Plaintiffs moved for summary judgment. NYPIRG, believing that plaintiffs' primary goal was to defund it, sought, and was granted, permission to intervene. NYPIRG and the SA filed cross-motions for summary judgment.

The district court granted summary judgment to plaintiffs on claim I. Amidon, 399 F.Supp.2d at 153. The district court held that SUNY-Albany had created a public forum in the form of a fund to support student speech, for which viewpoint neutrality was required. Id. at 147-48. It concluded that the use of advisory referenda was facially viewpoint-based because it necessarily "reflect[ed] the majority view of the value of the RSO on the ballot," did not serve as a proxy for the amount of funding needed, and simply informed the decision makers of public opinion about the group applying for funding. Id. at 150.

NYPIRG and the SA timely appealed, and plaintiffs cross-appealed.

DISCUSSION

We review the district court's grant of summary judgment de novo. Town of Southold v. Town of East Hampton, 477 F.3d 38, 46 (2d Cir.2007). Summary judgment is appropriate when "there is no genuine issue as to any material fact and . . . the moving party is entitled to a judgment as a matter of law." Fed.R.Civ.P. 56(c). We must construe all the evidence in the light most favorable to the nonmoving party, drawing all inferences and resolving all ambiguities in its favor. LaSalle Bank Nat'l Ass'n v. Nomura Asset Capital Corp., 424 F.3d 195, 205 (2d Cir. 2005).

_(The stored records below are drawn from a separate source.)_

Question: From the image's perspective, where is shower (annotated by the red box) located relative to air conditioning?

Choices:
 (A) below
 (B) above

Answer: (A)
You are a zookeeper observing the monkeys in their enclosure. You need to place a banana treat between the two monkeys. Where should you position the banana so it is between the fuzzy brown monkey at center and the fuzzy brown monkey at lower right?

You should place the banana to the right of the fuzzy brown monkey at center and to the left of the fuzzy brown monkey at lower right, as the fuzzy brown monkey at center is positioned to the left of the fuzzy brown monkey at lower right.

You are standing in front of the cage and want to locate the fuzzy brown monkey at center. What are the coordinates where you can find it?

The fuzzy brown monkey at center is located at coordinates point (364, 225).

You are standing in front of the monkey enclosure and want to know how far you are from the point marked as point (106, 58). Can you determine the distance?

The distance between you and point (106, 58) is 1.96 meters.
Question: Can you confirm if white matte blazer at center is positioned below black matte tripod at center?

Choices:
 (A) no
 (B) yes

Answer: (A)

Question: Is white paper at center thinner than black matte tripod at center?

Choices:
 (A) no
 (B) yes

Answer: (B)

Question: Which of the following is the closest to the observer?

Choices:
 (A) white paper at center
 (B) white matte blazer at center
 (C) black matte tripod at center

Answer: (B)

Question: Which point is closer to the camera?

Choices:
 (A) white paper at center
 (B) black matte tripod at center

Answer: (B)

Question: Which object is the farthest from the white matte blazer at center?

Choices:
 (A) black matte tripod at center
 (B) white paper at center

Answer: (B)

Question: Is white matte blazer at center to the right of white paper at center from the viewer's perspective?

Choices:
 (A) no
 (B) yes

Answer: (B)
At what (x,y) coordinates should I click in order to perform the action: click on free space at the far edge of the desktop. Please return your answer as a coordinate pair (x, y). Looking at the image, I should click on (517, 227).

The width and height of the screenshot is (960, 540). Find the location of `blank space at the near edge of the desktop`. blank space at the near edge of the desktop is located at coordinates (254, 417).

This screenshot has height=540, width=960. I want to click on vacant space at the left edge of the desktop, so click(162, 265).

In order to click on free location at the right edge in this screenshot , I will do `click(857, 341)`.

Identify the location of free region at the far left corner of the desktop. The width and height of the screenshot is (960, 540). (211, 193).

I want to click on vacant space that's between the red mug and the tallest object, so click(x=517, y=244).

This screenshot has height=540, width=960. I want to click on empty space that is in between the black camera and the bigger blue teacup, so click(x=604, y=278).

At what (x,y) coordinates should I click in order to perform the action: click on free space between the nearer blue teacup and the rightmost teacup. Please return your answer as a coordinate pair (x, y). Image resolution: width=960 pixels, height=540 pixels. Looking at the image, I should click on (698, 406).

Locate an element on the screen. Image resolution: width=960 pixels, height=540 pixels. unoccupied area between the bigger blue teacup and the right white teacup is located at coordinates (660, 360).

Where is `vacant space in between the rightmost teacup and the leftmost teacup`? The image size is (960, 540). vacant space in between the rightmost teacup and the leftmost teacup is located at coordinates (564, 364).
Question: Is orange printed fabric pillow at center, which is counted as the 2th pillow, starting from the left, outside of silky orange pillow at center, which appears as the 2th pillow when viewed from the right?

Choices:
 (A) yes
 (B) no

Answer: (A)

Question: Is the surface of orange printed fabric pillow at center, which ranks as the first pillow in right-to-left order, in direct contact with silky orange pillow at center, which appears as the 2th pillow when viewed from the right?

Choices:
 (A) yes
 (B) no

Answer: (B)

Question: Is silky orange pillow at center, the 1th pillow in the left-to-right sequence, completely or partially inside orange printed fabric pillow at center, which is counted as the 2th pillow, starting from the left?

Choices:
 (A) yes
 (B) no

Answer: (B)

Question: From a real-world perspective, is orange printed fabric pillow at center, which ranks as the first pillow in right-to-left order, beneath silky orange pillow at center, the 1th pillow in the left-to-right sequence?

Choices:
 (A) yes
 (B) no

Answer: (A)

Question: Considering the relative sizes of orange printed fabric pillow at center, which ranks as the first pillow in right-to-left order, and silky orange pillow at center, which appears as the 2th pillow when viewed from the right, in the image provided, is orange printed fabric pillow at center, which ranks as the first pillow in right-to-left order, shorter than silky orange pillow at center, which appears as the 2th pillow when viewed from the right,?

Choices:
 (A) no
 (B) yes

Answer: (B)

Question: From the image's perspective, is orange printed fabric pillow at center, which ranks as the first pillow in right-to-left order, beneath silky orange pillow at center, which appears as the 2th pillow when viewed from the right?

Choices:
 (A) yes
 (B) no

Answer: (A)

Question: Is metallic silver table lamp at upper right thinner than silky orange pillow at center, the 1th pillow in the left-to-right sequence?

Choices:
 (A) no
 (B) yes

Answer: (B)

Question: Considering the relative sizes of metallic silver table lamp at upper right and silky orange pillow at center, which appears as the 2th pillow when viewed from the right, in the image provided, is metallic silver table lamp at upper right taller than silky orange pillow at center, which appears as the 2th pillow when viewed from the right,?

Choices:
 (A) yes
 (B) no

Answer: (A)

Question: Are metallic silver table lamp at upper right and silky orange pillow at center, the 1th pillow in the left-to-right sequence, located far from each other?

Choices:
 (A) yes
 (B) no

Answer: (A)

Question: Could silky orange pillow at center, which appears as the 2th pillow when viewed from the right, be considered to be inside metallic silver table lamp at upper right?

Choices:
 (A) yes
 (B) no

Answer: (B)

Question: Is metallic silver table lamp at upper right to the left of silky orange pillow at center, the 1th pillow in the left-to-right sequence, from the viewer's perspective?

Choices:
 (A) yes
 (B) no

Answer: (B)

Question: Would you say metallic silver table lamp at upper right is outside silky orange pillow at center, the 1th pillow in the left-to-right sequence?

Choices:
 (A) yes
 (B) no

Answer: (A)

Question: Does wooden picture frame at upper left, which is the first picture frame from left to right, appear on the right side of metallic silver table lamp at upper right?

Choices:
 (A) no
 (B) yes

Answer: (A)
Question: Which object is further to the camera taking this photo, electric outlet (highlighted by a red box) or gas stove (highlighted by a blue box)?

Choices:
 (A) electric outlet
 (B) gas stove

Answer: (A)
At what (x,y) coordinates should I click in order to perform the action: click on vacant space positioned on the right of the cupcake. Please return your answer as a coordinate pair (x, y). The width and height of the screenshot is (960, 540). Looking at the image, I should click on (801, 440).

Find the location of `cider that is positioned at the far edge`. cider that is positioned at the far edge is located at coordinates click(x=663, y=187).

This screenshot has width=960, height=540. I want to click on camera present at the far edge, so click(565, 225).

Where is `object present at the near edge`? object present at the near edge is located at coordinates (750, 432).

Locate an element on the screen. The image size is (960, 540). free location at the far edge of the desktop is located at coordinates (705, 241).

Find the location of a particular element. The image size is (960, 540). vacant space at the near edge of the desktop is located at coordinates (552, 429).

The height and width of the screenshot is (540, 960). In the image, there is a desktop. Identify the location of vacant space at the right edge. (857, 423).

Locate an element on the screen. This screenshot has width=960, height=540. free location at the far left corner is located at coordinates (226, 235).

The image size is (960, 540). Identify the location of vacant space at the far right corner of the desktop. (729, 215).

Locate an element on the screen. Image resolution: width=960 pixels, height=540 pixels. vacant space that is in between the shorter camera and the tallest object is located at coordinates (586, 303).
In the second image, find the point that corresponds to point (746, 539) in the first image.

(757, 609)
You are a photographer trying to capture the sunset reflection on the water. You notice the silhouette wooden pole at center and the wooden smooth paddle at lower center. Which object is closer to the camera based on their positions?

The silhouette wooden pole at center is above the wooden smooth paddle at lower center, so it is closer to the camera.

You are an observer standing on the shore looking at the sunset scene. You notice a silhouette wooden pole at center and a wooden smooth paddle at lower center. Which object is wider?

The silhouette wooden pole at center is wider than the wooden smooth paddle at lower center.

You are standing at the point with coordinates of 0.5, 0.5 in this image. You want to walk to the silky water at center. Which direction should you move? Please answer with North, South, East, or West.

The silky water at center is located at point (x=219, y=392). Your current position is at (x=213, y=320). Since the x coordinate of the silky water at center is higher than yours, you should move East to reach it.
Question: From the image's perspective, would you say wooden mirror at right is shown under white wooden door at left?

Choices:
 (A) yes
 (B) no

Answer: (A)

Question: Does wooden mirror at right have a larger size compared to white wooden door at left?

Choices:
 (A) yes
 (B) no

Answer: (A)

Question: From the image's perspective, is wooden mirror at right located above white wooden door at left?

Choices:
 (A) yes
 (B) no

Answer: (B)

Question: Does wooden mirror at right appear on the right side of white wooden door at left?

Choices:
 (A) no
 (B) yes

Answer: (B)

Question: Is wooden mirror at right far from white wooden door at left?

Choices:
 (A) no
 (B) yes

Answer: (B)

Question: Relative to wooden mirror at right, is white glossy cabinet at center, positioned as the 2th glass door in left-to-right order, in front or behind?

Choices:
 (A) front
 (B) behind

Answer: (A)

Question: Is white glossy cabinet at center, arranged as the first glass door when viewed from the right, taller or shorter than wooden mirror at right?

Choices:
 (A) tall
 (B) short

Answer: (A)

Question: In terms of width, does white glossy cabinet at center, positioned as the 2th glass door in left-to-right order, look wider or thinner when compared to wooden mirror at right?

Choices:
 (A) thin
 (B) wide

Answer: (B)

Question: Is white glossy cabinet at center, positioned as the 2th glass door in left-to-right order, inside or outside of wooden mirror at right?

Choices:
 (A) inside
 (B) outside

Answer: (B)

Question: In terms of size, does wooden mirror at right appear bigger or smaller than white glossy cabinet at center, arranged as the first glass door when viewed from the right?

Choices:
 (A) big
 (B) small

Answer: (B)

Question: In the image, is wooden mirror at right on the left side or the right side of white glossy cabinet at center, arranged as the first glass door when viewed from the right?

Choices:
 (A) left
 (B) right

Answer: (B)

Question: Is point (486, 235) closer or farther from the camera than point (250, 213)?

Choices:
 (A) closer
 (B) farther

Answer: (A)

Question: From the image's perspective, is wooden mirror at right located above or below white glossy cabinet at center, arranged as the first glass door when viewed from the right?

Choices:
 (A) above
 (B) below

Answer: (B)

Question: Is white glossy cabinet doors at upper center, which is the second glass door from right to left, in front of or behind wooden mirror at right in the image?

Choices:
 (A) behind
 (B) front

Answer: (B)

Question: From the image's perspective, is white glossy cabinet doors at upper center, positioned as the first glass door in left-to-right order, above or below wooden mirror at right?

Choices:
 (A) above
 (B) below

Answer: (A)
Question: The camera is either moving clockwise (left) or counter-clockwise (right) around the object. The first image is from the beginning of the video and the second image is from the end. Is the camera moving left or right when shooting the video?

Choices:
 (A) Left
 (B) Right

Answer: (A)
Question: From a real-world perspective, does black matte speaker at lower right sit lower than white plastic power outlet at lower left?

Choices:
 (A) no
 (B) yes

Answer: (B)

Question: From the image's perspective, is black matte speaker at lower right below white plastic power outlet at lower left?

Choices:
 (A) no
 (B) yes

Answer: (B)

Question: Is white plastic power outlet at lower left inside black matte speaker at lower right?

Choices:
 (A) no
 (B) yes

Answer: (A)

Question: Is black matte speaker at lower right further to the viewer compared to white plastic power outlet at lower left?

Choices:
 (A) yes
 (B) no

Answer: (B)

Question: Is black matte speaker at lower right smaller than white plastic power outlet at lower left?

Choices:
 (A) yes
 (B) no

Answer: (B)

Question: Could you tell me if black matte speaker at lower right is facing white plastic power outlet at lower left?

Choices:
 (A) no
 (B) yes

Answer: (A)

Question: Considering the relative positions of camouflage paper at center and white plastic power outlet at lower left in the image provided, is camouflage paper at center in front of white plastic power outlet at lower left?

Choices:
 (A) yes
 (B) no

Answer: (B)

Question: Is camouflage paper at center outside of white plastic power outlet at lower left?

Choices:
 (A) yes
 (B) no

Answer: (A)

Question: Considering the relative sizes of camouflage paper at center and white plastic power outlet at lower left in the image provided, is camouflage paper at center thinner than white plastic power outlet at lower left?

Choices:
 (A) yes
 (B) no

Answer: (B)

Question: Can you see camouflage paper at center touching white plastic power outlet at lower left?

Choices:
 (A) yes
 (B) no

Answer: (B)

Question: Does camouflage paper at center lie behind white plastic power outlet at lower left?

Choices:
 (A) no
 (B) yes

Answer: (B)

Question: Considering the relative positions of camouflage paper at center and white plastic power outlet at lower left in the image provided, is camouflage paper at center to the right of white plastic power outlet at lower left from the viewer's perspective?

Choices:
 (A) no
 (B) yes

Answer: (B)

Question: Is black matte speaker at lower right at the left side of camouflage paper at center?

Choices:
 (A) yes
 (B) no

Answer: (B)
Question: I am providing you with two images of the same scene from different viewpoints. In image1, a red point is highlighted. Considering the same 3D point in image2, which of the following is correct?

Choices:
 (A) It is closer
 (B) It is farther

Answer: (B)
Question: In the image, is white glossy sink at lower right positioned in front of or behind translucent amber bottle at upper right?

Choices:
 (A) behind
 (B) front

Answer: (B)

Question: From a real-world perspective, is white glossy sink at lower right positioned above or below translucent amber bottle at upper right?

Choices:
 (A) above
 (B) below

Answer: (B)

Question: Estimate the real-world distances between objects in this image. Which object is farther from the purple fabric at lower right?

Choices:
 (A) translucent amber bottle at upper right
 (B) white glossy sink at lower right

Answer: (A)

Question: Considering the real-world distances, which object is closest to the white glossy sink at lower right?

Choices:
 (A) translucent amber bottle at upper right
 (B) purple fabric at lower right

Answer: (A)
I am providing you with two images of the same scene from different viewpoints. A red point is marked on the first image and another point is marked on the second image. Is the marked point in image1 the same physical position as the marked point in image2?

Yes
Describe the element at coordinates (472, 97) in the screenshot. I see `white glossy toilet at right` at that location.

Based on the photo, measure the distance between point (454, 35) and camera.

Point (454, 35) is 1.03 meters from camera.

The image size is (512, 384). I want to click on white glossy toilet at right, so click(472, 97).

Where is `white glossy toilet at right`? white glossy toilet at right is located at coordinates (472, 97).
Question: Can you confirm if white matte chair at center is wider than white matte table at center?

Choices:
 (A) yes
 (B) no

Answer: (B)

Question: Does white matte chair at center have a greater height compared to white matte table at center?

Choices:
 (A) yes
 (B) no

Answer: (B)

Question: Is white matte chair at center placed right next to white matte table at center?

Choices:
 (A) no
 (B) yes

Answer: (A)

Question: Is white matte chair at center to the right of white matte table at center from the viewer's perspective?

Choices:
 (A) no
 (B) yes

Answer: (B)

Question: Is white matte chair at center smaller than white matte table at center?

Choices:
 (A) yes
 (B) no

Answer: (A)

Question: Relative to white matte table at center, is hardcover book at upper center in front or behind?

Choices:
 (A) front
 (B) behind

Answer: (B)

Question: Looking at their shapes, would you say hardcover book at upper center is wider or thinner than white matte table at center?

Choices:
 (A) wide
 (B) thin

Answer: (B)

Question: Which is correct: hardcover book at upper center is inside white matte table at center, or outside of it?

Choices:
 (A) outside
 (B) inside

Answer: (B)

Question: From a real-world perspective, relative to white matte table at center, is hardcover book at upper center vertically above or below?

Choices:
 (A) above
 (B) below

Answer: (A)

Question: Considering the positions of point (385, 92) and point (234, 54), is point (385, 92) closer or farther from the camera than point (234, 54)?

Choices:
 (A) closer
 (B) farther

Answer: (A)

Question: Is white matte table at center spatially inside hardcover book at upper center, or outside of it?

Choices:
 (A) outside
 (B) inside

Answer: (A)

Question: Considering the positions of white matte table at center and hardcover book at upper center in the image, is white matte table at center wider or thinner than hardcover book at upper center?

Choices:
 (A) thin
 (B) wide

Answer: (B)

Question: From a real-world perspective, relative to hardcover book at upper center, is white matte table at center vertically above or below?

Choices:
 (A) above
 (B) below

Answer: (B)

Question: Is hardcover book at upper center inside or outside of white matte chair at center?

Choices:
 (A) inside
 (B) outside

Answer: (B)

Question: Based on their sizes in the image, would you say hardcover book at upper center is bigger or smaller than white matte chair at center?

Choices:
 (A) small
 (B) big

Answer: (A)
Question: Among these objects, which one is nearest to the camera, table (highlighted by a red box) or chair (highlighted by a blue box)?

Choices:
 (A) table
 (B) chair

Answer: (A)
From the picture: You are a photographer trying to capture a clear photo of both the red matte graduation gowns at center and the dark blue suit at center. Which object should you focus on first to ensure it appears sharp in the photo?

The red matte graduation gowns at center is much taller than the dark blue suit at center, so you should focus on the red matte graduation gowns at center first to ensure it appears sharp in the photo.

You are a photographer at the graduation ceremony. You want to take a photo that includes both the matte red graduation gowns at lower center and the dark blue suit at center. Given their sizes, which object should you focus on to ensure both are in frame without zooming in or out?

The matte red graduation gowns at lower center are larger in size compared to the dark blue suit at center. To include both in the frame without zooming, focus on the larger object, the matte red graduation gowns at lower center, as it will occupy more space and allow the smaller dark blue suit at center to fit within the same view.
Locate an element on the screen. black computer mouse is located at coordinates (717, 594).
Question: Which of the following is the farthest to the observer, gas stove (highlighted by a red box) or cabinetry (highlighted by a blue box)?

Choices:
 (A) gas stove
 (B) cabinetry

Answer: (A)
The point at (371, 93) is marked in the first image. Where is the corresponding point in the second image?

I. Constitutionality of the Use of Advisory Referenda

We are asked to rule on the constitutionality of the SA's referendum policy in the context of a facial challenge. In raising a facial challenge, plaintiffs face a "heavy burden." Nat'l Endowment of the Arts v. Finley, 524 U.S. 569, 580, 118 S.Ct. 2168, 141 L.Ed.2d 500 (1998) (quoting Rust v. Sullivan, 500 U.S. 173, 183, 111 S.Ct. 1759, 114 L.Ed.2d 233 (1991)). Facial invalidation is "strong medicine," Lopez Torres v. N.Y. State Bd. of Elecs., 462 F.3d 161, 205 (2d Cir.2006), and is used "sparingly and as a last resort." Finley, 524 U.S. at 580, 118 S.Ct. 2168 (quoting Broadrick v. Oklahoma, 413 U.S. 601, 613, 93 S.Ct. 2908, 37 L.Ed.2d 830 (1973)). To prevail, plaintiffs must "demonstrate a substantial risk" that application of the challenged practice or provision will lead to a First Amendment violation. See id.